ULID Timestamp Extractor

About This Tool

This tool extracts the leading 48 bits (10 Crockford Base32 characters) of a ULID to recover the UNIX epoch (milliseconds), then lists it in UTC and a chosen display time zone. All processing happens entirely in the browser (no data is sent).

Display time zone
Detected locally:
Total: 0 / Success: 0 / Fail: 0
# Input UTC(ISO 8601) Display TZ (ISO-like) TZ info Epoch(ms) rand(80b hex)

How to use

  1. Paste your ULIDs into the textarea above (one per line, case-insensitive. Hyphens are ignored).
  2. Choose a display time zone: switch between IANA zones (e.g., Asia/Tokyo) or fixed offsets (UTC±HH:MM, 30-minute steps).
  3. Press Parse to list the UTC and selected TZ datetimes, the milliseconds, and the 80-bit randomness. You can copy or download the table.

Cautions

  • A ULID stores the epoch milliseconds in the first 10 characters. Time zones do not affect the stored value—only how it is shown.
  • It uses 0123456789ABCDEFGHJKMNPQRSTVWXYZ (Crockford Base32), which omits I/L/O/U.
  • Blank lines are ignored.

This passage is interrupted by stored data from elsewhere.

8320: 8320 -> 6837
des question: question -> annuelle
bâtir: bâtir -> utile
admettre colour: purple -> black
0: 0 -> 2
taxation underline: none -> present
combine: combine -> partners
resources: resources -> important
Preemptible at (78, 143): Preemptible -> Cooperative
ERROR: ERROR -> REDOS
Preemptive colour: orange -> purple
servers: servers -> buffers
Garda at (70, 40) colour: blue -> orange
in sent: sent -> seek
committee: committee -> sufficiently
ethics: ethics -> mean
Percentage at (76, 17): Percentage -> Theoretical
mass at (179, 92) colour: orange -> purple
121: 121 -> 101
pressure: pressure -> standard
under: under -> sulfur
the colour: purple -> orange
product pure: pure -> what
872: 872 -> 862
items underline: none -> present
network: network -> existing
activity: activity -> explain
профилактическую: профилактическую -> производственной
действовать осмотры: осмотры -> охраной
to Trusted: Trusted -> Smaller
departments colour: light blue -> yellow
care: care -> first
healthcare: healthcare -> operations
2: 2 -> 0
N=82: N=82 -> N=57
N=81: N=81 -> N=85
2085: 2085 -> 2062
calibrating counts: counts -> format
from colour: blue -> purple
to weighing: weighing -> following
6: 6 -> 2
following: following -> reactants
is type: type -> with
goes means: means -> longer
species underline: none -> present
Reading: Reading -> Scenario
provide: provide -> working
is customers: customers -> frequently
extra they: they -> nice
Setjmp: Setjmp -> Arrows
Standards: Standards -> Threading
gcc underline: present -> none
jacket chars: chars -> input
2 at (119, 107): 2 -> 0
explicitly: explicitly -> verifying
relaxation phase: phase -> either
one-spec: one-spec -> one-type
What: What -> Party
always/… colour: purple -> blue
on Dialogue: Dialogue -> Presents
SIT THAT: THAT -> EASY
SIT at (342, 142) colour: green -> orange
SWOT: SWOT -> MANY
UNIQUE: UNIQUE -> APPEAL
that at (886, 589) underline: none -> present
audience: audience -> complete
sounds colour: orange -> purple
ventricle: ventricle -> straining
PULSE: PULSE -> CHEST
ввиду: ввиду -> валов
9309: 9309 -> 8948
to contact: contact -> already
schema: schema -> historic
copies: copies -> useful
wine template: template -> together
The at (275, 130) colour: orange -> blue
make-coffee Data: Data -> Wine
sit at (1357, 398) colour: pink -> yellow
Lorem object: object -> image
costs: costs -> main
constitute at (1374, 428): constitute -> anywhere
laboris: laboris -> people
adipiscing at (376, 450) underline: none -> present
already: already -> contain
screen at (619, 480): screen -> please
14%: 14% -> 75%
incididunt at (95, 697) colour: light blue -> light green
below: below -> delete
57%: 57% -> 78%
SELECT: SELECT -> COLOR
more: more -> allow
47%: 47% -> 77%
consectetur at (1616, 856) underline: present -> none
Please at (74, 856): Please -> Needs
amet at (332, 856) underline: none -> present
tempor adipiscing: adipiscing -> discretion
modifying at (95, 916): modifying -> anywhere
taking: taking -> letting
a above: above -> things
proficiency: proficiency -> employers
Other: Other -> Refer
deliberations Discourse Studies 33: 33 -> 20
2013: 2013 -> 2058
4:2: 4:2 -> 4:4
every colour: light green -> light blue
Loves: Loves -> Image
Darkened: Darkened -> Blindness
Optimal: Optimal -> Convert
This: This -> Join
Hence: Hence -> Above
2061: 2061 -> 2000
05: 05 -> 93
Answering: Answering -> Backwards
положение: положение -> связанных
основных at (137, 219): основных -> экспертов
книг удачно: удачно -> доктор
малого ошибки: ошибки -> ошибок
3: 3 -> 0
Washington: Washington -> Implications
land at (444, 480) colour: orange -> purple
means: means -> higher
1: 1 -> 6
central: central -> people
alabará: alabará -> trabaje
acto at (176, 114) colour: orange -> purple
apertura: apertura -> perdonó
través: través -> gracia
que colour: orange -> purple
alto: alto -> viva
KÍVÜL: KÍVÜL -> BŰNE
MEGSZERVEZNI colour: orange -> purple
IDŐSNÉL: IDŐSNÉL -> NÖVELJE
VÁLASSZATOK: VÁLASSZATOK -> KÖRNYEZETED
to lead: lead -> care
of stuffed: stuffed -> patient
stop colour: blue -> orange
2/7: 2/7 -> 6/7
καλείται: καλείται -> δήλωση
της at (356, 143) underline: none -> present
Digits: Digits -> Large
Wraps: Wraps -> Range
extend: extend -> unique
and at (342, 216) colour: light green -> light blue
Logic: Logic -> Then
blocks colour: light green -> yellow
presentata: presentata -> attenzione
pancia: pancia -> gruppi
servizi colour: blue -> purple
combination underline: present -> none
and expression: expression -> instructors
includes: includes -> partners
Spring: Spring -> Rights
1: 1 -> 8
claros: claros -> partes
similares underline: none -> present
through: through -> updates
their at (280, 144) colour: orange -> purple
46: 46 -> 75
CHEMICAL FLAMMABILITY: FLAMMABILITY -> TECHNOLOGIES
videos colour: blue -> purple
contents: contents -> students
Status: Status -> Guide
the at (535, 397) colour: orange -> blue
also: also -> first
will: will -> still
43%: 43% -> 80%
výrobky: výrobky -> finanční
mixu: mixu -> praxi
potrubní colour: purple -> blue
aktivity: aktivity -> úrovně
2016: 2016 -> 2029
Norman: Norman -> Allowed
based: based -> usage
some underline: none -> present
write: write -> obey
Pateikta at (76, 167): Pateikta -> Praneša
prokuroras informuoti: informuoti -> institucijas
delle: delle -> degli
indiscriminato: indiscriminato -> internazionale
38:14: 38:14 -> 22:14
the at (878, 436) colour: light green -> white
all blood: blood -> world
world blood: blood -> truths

If a line contains multiple ULIDs, only the first match is used.

What is a ULID?

A ULID is a 128-bit identifier: the first 48 bits are the UNIX epoch (milliseconds) and the remaining 80 bits are random. The first 10 characters encode the time and the remaining 16 encode randomness, making chronological sorting easy.